#### Selected excerpt
┌──
GENRE Prose, LANGUAGE German

book_fehr

Awarded the 2014 Kelag Prize at the Ingeborg Bachmann Competition

 

 

 

 

 

Portrait_FehrMICHAEL FEHR was born in Bern in 1982. He studied at the Swiss Institute for Literature and the Bern University of the Arts, where he graduated with a Masters degree in Contemporary Arts Practice. He is the Swiss curator for the Babelsprech Project for the promotion of young German-language poetry. Simeliberg is his second prose work. His readings are often accompanied by music.
PHOTO © Affolter/Savolainen

An old man is brought before the Social Welfare Board. He’s suspected of murdering his wife. Furthermore, he has a store-room full of weapons, a box full of gold and a head full of mad ideas. Seven young men will become his victims. He’s already abducted the young people of the village, to transport them to Mars. And right in the middle of all this is the Chairman of the Council, Griese, who means no harm to anyone and just wants to get on with his job.
There’s so much to say about both the plot and the language of Simeli Mountain: the plot is “a Kafkaesque parable from the backwoods”; the language “sparse, sharp-edged, sculpted”. This story of a local council leader, who innocently becomes guilty, unfolds inexorably in the telegrammatic text. Terse sentences, totally shorn of punctuation, laid out like song-lyrics, evoke eerily powerful images, images of a Switzerland that Fehr has wiped clean of its idyllic features. Black, white and grey are its dominant colours; secrets, mistrust and madness its driving forces.
└──
#### How to complete this task
Transcribe the part of the Simeliberg book description that opens with the words containing "Portrait_FehrMICHAEL FEHR was" and closes with "accompanied by music.". The lines after this are not needed.

Extracted page text data:
┌──
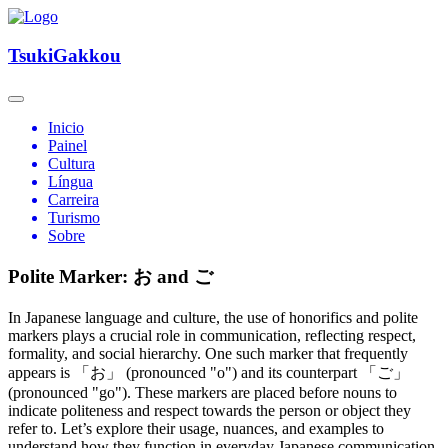
TsukiGakkou
Inicio
Painel
Cultura
Língua
Carreira
Turismo
Sobre
Polite Marker: お and ご
In Japanese language and culture, the use of honorifics and polite
markers plays a crucial role in communication, reflecting respect,
formality, and social hierarchy. One such marker that frequently
appears is 「お」 (pronounced "o") and its counterpart 「ご」
(pronounced "go"). These markers are placed before nouns to
indicate politeness and respect towards the person or object they
refer to. Let’s explore their usage, nuances, and examples to
understand how they function in everyday Japanese communication.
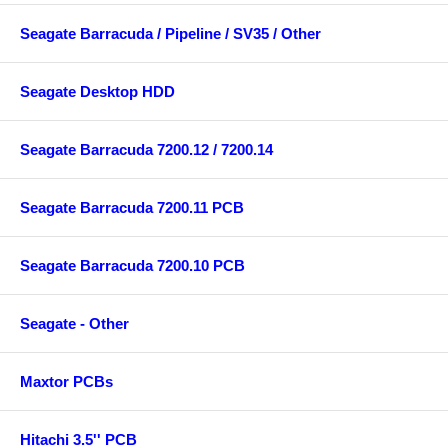
Seagate Barracuda / Pipeline / SV35 / Other
Seagate Desktop HDD
Seagate Barracuda 7200.12 / 7200.14
Seagate Barracuda 7200.11 PCB
Seagate Barracuda 7200.10 PCB
Seagate - Other
Maxtor PCBs
Hitachi 3.5'' PCB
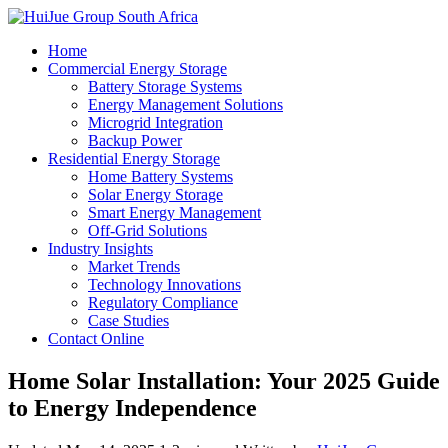
Home
Commercial Energy Storage
Battery Storage Systems
Energy Management Solutions
Microgrid Integration
Backup Power
Residential Energy Storage
Home Battery Systems
Solar Energy Storage
Smart Energy Management
Off-Grid Solutions
Industry Insights
Market Trends
Technology Innovations
Regulatory Compliance
Case Studies
Contact Online
Home Solar Installation: Your 2025 Guide
to Energy Independence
└──
#### Exercise result
Portrait_FehrMICHAEL FEHR was born in Bern in 1982. He studied at the Swiss Institute for Literature and the Bern University of the Arts, where he graduated with a Masters degree in Contemporary Arts Practice. He is the Swiss curator for the Babelsprech Project for the promotion of young German-language poetry. Simeliberg is his second prose work. His readings are often accompanied by music.